A QUI PROFITE LE MENSONGE

Soit l’opérateur n’a pas tenu sa promesse, soit il ne dit pas toute la vérité des chiffres. Or la transparence dans ce domaine est indispensable pour une étude plus objective du secteur de l’électricité, qui nécessite des investissements lourds. En tenant compte du fait que le contrat de concession lui fait obligation d’effectuer 50 à 60.000 branchements par an, on aurait dû aujourd’hui tourner autour de 1,2 millions de branchements effectués. Certains observateurs estiment que la vérité des chiffres est volontairement dissimulée pour des raisons obscures. Lorsqu’on regarde bien le système de tarification de l’énergie électrique en vigueur au Cameroun, on constate que l’opérateur AES/SONEL utilise une partie des énormes revenus des pertes transport (près de 45%), pour financer l’exploitation des centrales thermiques), au lieu de les affecter à leur réduction par la réhabilitation  du réseau. Chaque année, on estime à 40 milliards de FCFA, le montant payé par les consommateurs d’énergie Moyenne et Basse tension, pour combler le déficit de management de l’entreprise dans ce domaine.

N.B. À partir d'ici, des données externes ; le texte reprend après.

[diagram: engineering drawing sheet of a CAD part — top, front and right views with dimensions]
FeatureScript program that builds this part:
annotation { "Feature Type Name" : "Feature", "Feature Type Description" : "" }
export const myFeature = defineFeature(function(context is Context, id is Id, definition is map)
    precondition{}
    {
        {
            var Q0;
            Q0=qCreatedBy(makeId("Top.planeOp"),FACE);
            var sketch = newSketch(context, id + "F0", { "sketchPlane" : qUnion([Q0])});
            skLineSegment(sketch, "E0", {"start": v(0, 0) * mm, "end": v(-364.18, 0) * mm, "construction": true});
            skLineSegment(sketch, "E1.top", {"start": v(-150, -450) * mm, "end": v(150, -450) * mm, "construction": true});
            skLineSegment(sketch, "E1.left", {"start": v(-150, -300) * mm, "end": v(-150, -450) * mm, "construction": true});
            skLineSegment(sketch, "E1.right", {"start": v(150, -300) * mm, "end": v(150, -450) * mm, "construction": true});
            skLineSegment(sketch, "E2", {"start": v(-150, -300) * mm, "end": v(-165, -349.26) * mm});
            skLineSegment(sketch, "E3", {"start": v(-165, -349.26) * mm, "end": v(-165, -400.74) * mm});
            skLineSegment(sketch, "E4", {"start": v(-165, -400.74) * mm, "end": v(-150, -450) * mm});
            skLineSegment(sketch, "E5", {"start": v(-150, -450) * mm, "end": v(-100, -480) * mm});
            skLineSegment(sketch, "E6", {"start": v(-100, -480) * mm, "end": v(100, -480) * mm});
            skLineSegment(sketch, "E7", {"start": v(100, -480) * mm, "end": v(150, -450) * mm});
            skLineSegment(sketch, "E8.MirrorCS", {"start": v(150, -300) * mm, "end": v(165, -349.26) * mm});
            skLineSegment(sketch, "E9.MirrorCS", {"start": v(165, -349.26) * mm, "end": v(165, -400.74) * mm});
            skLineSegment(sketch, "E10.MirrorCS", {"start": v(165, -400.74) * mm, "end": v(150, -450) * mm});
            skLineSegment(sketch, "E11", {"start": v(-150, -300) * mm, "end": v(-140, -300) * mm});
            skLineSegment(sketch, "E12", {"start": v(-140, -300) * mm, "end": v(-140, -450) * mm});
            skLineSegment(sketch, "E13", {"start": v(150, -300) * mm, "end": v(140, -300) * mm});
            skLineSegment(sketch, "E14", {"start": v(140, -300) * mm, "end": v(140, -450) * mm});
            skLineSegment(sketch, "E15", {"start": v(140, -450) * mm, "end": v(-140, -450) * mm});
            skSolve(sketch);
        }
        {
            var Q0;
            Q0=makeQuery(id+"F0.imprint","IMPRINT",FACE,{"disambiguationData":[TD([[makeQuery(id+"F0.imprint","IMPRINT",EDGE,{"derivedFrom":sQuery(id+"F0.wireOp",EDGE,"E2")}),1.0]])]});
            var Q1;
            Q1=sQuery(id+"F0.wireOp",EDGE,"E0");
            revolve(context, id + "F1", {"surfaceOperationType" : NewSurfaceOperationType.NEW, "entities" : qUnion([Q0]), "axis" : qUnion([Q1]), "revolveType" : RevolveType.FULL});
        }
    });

C’est ce qui pourrait justifier le fait que le prix de l’énergie ne cesse de grimper. Le kilowatt sorti d’une centrale comme Yassa à Douala coûte jusqu’à 110 FCFA. La Sonel n’a jamais indiqué comment elle compense le manque à gagner. Mais des analystes proches du secteur ne manquent pas de dire que ce sont les clients du segment grand public qui paient le prix fort. Pour de nombreux observateurs, le groupe AES Sonel jusqu’ici, n’a toujours agi que dans le but de faire du bénéfice au mépris des exigences du développement des populations camerounaises. Certains, qui ont poussé l’analyse loin, croient savoir que les délestages ont une seule cause. Le groupe ayant signé un contrat avec ALUCAM pour l’extension de cette dernière a réduit la part d’énergie produite à Song Loulou et destinée au secteur public, pour satisfaire l’exigence contractuelle de lui fournir un supplément d’énergie dès janvier 2013. D’un autre côté, présenter la centrale de Kribi comme « La solution s’apparente à un mensonge ». Déjà, le coût de l’électricité qui en sortira est inconnu. Les experts penchent pour 60 et 80 FCFA le KW contre 12 FCFA maximum pour le thermique. Le gouvernement actionnaire à SONEL et ALUCAM semble avoir fermé les yeux sur ce complot, bien que ses responsables et son chef aient annoncé qu’on marchait vers l’émergence.